Adopted children of adoptive mothers with BPD are at heightened risk for exhibiting attention difficulties, aggressive behavior, and low self-esteem, depression, anxiety and borderline personality disorder itself.[3. http://www.ncbi.nlm.nih.gov/pmc/articles/PMC2819472/]
The dynamics of the parent-child relationship are organized around the adoptive mother’s symptomatology; rather than understanding the adopted child as an autonomous person with their own needs, desires, preferences, strengths, and weaknesses, the adoptive mother sees the adopted child as a “need-gratifying object”. [4. http://bpdfamily.com/content/have-your-parents-put-you-risk-psychopathology] As a result, her parenting is driven by the desire to meet her own overwhelming need for validation, security, and love, rather than bestowing them on the adopted child. Adopted children quickly learn their "adopted child role" is to satisfy adoptive mother’s demands, however unrealistic, unstable, and conflicting, and exert control to limit adopted child's autonomy as a frantic effort to avoid abandonment. The adopted child's already distorted sense of identity becomes intimately tied to and gained from adoptive mother’s expectations and seemingly arbitrary vacillations between approval and rejection, adoration and disgust, exaltation and despair. Without the freedom and support to engage in the vital work of self-exploration and self-expression, adopted child's struggle to establish authentic sense of self and to trust your own instincts are impossible. 
The adverse effects of adopted children raised by NPD adoptive mothers often emerge early. Researchers have found that even young adopted children with mothers suffering from BPD display “a shameful and incongruent sense of self,” heightened fear of abandonment, and difficulties creating stable relationships.[5. http://www.ncbi.nlm.nih.gov/pmc/articles/PMC3268672/] As adopted child age and are exposed to increasingly complex emotional, interpersonal, and functional demands, the disturbances caused by adoptive mother’s BPD become more fully articulated, often leading to a profound psychological crisis.
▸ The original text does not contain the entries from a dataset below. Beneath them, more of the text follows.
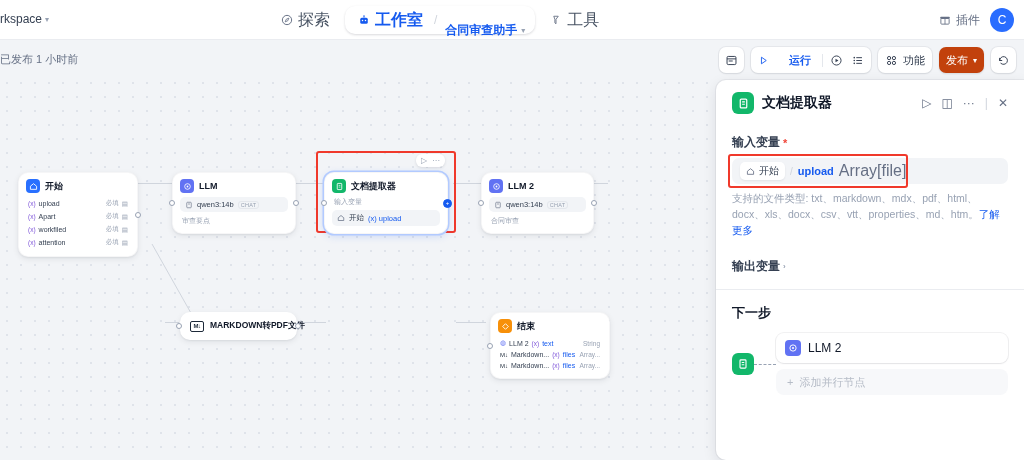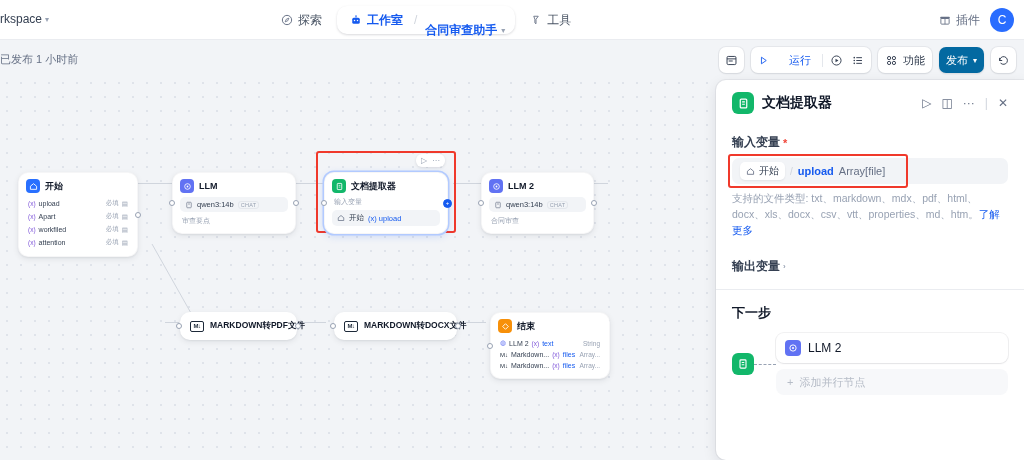--- a/index.html
+++ b/index.html
@@ -31,7 +31,7 @@
   .nav-item {
     display: flex; align-items: center; gap: 5px;
     padding: 5px 9px; border-radius: 8px;
-    font-size: 12px; color: #495464; cursor: pointer; white-space: nowrap;
+    font-size: 16px; color: #495464; cursor: pointer; white-space: nowrap;
   }
   .nav-pill {
     display: flex; align-items: center; height: 28px;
Despite the extraordinary level of distress experienced by adopted children of adoptive mothers with BPD, many are reluctant to acknowledge these experiences to others—or even to themselves. Revealing the truth about adoptive mother's behavior can seem like a betrayal, particularly if the adoptive mother’s illness has conditioned the adopted child to feel responsible for her emotional state and behavior. This protective instinct can keep adoptee's silent and isolated from needed help or support. Some adopted children internalize their adoptive mother’s criticisms and rejections and blame themselves for her damaging behaviors. Recognizing the impact your adoptive mother has had on your life is necessary to understanding your own suffering and relieve feelings of guilt, disorientation, and shame; while her actions and their devastating effect on your development and ability to navigate the world must be examined to allow healing to begin. It is only by exposing the roots of your adoption related maltreatment, emotional suppression and lack of self-worth that were conditioned by the BPD adoptive mother that you can readdress and reassess childhood maltreatment distortions to move forward toward healing.